◆ **Exercise instructions**
From the entries below, copy exactly the lines from the one that contains "in human pancreatic" through the one that contains "histopathology image of", both included, and only those.

◆ **Supplied entries**
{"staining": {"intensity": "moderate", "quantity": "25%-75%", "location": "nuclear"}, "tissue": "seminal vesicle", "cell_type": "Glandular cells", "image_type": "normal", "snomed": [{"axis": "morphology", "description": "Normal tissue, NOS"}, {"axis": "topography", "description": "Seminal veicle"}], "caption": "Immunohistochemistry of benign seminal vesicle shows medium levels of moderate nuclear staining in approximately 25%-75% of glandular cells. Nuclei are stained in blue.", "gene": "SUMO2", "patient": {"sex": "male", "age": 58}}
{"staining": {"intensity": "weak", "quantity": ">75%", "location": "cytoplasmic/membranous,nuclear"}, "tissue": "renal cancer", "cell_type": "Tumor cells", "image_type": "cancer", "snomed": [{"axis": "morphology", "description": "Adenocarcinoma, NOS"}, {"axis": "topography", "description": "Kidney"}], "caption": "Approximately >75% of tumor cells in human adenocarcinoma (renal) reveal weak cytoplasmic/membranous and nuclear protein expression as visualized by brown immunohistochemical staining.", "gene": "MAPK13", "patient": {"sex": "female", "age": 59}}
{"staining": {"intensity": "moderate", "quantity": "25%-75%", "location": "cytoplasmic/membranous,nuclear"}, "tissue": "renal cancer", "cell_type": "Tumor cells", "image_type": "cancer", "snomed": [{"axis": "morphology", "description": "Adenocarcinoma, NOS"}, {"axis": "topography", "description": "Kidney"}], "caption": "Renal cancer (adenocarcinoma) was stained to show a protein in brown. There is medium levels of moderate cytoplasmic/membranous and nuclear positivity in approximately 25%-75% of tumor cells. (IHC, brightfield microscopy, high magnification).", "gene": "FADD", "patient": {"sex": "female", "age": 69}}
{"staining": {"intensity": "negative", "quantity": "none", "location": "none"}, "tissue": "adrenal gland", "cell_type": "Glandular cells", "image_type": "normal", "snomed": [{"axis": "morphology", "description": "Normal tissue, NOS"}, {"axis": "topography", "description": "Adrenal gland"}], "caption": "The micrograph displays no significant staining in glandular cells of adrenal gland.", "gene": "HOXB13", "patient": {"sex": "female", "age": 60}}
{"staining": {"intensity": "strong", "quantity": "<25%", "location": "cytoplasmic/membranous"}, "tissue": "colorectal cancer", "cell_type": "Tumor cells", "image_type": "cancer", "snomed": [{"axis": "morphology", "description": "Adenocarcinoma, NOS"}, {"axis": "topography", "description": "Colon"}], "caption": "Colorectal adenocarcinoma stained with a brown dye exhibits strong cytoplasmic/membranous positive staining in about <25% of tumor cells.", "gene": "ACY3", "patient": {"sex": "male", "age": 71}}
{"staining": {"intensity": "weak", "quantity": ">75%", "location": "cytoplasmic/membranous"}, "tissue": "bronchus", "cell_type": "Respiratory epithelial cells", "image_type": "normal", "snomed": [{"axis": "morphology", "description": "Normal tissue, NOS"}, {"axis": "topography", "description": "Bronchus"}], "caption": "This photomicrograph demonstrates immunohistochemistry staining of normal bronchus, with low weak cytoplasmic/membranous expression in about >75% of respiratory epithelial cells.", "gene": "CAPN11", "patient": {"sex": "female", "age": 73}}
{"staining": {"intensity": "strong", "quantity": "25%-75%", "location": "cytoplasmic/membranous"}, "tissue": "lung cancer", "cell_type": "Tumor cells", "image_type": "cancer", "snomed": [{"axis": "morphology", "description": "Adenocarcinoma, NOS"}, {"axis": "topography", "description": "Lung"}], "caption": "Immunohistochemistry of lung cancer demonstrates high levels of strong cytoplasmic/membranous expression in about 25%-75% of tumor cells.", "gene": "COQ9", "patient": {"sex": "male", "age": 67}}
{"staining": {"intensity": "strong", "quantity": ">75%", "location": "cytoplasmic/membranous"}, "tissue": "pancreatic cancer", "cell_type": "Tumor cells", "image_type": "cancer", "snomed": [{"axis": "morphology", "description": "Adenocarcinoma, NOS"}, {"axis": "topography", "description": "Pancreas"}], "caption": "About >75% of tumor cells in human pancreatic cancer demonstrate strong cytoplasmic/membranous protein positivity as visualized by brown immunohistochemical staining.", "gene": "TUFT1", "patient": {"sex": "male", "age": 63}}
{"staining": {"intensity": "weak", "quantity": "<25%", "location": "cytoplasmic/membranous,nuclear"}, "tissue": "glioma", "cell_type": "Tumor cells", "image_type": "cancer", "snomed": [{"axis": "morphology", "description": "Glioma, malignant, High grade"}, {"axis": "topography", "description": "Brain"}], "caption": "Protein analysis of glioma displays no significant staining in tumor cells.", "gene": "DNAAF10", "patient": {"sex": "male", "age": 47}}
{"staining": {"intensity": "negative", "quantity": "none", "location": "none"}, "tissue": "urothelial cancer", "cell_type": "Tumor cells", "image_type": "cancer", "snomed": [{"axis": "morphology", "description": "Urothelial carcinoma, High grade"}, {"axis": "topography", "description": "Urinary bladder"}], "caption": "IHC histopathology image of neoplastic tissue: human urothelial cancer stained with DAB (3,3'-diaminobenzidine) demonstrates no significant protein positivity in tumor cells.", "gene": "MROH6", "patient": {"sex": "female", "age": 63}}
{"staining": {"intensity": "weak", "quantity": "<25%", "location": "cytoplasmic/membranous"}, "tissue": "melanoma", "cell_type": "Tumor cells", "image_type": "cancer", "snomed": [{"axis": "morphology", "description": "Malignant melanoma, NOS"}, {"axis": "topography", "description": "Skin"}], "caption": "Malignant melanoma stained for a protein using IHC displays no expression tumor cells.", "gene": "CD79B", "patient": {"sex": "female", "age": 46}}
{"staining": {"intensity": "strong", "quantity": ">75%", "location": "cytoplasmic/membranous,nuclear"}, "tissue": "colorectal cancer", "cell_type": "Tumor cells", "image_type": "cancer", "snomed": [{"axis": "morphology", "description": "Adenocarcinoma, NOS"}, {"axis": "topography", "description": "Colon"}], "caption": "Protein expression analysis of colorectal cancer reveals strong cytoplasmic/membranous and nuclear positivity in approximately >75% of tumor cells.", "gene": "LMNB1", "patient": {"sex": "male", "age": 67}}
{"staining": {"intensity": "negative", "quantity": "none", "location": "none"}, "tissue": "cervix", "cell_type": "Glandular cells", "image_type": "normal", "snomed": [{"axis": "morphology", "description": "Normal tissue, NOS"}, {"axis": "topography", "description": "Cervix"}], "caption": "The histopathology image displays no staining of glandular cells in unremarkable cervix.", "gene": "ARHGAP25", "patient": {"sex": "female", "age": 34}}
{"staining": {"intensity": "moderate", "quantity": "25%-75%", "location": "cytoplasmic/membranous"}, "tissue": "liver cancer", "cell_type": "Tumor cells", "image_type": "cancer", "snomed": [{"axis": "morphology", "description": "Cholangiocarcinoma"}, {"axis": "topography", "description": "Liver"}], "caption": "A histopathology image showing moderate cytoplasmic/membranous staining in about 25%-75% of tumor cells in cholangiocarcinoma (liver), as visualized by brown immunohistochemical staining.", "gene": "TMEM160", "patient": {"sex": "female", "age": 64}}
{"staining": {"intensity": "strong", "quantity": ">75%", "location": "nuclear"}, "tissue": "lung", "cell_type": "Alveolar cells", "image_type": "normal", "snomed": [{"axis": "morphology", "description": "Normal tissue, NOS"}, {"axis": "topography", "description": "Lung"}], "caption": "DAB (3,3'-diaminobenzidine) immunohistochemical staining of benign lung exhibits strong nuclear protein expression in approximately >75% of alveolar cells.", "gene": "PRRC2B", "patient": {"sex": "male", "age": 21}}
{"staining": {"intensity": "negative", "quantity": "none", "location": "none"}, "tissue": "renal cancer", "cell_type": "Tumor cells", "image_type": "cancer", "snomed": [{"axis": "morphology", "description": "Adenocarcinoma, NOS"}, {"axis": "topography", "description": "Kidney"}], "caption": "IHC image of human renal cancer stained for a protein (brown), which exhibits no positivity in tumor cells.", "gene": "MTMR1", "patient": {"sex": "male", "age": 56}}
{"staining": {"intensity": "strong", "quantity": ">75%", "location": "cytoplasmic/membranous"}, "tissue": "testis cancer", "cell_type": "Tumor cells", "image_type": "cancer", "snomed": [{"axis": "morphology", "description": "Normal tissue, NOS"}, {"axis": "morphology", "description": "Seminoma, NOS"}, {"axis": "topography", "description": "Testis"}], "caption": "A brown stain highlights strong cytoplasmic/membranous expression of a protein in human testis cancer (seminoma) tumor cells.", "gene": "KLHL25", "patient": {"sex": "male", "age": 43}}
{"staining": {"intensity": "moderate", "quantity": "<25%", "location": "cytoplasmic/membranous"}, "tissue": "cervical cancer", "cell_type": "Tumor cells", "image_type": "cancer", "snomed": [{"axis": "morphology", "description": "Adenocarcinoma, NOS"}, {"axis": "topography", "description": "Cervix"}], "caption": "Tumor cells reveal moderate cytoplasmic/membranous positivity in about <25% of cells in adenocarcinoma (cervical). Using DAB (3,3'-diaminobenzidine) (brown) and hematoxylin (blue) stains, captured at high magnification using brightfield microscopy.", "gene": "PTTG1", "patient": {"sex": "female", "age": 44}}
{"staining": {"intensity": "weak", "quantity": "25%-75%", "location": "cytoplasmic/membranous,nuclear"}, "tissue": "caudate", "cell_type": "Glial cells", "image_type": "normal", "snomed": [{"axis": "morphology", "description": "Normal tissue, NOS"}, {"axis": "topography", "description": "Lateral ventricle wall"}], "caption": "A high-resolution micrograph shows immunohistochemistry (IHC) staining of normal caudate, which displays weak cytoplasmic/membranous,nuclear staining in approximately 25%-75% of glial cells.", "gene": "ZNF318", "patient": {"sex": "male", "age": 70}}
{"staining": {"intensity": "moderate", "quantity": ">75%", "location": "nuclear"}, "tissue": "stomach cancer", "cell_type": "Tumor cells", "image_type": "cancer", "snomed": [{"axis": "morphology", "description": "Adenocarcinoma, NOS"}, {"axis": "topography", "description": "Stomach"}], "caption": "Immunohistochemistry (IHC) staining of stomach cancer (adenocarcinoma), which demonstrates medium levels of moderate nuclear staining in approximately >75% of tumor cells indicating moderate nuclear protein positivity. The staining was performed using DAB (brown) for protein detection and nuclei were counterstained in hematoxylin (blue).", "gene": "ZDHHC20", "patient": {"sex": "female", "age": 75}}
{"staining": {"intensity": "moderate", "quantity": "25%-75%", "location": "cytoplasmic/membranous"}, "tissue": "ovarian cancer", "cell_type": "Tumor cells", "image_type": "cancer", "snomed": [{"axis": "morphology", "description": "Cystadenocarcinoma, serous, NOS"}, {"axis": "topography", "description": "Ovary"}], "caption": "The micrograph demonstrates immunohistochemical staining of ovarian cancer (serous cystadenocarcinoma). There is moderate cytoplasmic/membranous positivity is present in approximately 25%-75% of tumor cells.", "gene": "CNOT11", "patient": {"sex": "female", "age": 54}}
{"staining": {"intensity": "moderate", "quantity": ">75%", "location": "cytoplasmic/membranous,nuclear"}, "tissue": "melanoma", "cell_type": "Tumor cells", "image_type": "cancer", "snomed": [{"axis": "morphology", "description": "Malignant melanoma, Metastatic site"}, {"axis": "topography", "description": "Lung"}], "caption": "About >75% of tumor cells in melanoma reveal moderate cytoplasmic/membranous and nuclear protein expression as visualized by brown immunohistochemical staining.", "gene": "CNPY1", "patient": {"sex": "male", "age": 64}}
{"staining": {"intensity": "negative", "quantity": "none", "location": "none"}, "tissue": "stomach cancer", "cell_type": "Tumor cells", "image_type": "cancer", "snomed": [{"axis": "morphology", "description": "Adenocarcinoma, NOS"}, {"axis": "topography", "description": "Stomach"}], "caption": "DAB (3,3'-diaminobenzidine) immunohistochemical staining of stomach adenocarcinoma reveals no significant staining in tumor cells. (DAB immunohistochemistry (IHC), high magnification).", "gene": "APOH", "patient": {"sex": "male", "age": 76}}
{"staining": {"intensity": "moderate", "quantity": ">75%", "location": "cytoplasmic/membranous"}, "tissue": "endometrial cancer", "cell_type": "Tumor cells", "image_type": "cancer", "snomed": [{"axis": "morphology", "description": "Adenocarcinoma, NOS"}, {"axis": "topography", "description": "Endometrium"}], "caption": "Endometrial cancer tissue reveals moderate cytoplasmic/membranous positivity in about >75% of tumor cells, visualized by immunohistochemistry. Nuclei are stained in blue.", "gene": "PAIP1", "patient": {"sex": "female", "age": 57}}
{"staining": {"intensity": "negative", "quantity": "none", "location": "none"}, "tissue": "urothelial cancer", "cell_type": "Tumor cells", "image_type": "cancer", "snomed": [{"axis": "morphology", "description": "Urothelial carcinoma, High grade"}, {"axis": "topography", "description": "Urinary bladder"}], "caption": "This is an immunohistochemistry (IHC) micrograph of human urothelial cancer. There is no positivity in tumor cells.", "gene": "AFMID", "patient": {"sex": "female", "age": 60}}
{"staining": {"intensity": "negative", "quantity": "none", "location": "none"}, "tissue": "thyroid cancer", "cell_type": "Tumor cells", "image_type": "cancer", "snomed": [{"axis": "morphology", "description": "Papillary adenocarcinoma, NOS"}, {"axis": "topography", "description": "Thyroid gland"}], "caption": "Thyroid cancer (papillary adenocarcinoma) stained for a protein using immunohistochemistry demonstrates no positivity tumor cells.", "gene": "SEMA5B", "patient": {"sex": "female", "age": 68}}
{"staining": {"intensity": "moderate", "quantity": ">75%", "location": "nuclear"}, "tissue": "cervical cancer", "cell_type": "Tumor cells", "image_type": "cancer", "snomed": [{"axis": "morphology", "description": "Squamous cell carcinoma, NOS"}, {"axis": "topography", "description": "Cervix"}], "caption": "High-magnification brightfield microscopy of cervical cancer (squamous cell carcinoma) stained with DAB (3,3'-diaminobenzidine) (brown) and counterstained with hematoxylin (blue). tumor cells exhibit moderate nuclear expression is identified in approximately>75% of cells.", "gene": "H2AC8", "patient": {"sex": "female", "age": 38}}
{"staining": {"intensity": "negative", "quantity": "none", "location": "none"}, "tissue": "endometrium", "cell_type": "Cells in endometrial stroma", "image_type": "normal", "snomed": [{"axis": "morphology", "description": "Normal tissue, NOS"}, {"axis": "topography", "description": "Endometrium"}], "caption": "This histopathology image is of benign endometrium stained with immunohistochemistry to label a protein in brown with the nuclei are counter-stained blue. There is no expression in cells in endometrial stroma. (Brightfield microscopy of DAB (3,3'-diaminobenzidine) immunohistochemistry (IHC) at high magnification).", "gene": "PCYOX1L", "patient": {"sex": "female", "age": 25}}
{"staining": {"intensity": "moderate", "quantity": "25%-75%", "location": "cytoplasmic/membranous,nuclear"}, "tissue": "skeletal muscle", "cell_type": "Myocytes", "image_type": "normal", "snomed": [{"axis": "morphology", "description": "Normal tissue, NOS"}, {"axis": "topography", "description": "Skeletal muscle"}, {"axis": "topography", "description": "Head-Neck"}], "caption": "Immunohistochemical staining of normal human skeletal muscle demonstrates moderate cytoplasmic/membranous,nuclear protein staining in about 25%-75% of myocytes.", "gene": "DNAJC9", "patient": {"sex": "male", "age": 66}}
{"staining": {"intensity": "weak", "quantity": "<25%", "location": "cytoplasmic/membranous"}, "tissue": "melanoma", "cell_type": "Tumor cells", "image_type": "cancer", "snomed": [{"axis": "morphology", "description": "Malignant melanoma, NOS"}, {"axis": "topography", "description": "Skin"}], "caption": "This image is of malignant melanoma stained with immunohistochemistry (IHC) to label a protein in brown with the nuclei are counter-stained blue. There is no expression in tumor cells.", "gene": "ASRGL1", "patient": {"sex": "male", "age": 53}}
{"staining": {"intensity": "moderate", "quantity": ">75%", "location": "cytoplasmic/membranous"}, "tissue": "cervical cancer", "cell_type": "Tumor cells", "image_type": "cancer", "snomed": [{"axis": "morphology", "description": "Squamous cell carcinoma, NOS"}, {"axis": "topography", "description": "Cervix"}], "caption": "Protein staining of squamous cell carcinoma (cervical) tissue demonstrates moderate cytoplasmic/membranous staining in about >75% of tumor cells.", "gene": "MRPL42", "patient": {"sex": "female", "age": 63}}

◆ **Solved exercise**
{"staining": {"intensity": "strong", "quantity": ">75%", "location": "cytoplasmic/membranous"}, "tissue": "pancreatic cancer", "cell_type": "Tumor cells", "image_type": "cancer", "snomed": [{"axis": "morphology", "description": "Adenocarcinoma, NOS"}, {"axis": "topography", "description": "Pancreas"}], "caption": "About >75% of tumor cells in human pancreatic cancer demonstrate strong cytoplasmic/membranous protein positivity as visualized by brown immunohistochemical staining.", "gene": "TUFT1", "patient": {"sex": "male", "age": 63}}
{"staining": {"intensity": "weak", "quantity": "<25%", "location": "cytoplasmic/membranous,nuclear"}, "tissue": "glioma", "cell_type": "Tumor cells", "image_type": "cancer", "snomed": [{"axis": "morphology", "description": "Glioma, malignant, High grade"}, {"axis": "topography", "description": "Brain"}], "caption": "Protein analysis of glioma displays no significant staining in tumor cells.", "gene": "DNAAF10", "patient": {"sex": "male", "age": 47}}
{"staining": {"intensity": "negative", "quantity": "none", "location": "none"}, "tissue": "urothelial cancer", "cell_type": "Tumor cells", "image_type": "cancer", "snomed": [{"axis": "morphology", "description": "Urothelial carcinoma, High grade"}, {"axis": "topography", "description": "Urinary bladder"}], "caption": "IHC histopathology image of neoplastic tissue: human urothelial cancer stained with DAB (3,3'-diaminobenzidine) demonstrates no significant protein positivity in tumor cells.", "gene": "MROH6", "patient": {"sex": "female", "age": 63}}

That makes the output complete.